Windows 10, iOS, Chrome, and many others fall at China’s top hacking contest

Many of today’s top software programs have been hacked using new and never-before-seen exploits at this year’s edition of the Tianfu Cup — China’s largest and most prestigious hacking competition.

Held in the city of Chengdu, in central China, the third edition of the Tianfu Cup ended earlier today.

“Many mature and hard targets have been pwned on this year’s contest,” organizers said today. Successful exploits were confirmed against:

• iOS 14 running on an iPhone 11 Pro
• Samsung Galaxy S20
• Windows 10 v2004 (April 2020 edition)
• Ubuntu
• Chrome
• Safari
• Firefox
• Adobe PDF Reader
• Docker (Community Edition)
• VMWare EXSi (hypervisor)
• QEMU (emulator & virtualizer)
• TP-Link and ASUS router firmware

Fifteen teams of Chinese hackers participated in this year’s edition. Contestants had three tries of five minutes each to hack into a selected target with an original exploit.

For each successful attack, researchers received monetary rewards that varied depending on the target they chose and the vulnerability type.

All exploits were reported to the software providers, per contest regulations, modeled after the rules of the more established Pwn2Own hacking competition that has been taking place in the west since the late 2000s.

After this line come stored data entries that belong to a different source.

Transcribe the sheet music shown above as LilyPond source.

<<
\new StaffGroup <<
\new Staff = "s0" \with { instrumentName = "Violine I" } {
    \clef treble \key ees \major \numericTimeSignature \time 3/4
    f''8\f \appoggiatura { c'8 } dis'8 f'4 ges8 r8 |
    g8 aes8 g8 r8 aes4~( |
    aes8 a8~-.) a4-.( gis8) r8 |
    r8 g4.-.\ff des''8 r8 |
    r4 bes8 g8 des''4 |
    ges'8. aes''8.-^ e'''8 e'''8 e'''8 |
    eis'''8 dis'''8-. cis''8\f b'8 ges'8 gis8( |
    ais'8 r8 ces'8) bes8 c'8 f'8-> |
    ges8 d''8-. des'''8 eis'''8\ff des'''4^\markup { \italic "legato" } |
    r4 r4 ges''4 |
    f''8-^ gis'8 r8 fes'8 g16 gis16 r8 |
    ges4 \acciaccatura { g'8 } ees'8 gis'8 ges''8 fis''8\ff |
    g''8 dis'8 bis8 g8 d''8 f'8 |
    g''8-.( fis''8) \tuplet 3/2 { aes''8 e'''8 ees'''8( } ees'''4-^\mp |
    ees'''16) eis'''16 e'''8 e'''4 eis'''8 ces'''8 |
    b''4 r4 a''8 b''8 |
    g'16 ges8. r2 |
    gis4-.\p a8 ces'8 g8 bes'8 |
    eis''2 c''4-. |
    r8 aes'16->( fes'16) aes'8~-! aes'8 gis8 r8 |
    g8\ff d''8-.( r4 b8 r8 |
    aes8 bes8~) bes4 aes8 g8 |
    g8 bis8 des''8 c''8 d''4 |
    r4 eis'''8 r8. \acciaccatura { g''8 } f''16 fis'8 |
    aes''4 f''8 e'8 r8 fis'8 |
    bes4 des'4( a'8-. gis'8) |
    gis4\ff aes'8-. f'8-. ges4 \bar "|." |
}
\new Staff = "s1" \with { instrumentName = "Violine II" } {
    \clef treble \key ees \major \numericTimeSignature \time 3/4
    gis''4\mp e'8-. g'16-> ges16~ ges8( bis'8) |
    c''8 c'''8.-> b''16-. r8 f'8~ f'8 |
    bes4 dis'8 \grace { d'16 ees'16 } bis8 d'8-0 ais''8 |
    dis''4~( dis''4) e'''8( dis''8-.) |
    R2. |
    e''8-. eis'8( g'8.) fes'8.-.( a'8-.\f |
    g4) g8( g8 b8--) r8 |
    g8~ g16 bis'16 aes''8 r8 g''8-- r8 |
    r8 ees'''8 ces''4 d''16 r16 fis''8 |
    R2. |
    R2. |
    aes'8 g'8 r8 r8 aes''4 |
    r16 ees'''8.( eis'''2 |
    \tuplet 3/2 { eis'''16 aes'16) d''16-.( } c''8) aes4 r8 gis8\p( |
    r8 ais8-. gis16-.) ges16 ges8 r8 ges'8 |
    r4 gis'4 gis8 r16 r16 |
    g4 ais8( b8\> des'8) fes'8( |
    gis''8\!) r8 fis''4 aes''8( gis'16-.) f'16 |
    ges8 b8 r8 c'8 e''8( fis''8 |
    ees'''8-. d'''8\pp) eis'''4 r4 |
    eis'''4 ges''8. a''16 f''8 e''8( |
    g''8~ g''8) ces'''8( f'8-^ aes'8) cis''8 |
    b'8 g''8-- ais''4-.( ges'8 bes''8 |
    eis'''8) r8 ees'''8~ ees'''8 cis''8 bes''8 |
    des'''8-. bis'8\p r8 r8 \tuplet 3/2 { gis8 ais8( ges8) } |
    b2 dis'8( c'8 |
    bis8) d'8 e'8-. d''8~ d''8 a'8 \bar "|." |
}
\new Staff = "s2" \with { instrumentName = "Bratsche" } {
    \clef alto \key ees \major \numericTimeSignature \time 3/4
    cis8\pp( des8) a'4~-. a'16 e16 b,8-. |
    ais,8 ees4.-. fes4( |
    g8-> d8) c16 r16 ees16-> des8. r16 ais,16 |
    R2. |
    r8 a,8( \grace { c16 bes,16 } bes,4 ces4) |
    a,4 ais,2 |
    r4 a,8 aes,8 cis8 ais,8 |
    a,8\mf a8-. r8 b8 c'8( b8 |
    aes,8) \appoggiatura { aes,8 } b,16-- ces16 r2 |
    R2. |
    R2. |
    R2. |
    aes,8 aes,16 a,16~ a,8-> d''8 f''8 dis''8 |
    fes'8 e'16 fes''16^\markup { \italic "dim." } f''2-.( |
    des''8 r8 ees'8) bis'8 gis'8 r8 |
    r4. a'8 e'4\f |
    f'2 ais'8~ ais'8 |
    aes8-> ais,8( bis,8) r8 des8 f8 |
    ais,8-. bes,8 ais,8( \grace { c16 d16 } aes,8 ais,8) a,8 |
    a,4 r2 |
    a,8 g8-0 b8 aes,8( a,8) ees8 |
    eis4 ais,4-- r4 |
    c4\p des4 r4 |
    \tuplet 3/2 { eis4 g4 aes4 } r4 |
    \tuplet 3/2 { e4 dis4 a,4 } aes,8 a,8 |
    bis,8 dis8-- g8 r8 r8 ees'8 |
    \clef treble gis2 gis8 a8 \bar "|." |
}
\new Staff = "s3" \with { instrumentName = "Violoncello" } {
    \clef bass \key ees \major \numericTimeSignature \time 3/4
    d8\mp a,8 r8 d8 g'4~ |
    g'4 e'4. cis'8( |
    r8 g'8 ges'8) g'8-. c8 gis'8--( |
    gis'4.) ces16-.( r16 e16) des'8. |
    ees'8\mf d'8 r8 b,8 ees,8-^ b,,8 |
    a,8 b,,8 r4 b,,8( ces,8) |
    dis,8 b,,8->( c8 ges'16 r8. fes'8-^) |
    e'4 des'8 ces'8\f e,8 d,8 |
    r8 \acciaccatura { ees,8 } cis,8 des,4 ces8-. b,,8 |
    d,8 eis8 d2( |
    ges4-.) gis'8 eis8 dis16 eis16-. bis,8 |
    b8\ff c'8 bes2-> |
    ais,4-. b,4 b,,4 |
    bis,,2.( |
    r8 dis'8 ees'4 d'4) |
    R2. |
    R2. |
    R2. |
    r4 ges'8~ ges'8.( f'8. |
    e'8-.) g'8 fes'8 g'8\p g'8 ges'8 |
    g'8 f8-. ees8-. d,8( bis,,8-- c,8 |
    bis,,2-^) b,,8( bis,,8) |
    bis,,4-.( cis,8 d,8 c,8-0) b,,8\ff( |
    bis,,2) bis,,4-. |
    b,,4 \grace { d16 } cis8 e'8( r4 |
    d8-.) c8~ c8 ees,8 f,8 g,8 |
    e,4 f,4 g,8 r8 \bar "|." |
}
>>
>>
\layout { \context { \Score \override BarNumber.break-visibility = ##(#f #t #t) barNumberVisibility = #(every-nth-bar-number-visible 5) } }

Patches for all the bugs demonstrated over the weekend will be provided in the coming days and weeks, as it usually happens after every TianfuCup and Pwn2Own contest.

Just like last year, the winning team came from Chinese tech giant Qihoo 360. Named the “360 Enterprise Security and Government and (ESG) Vulnerability Research Institute,” the winners accounted for almost two-thirds of the entire prize pool, going home with $744,500 of the total $1,210,000 awarded this year.

Ranking second and third were the AntFinancial Lightyear Security Lab and security researcher Pang.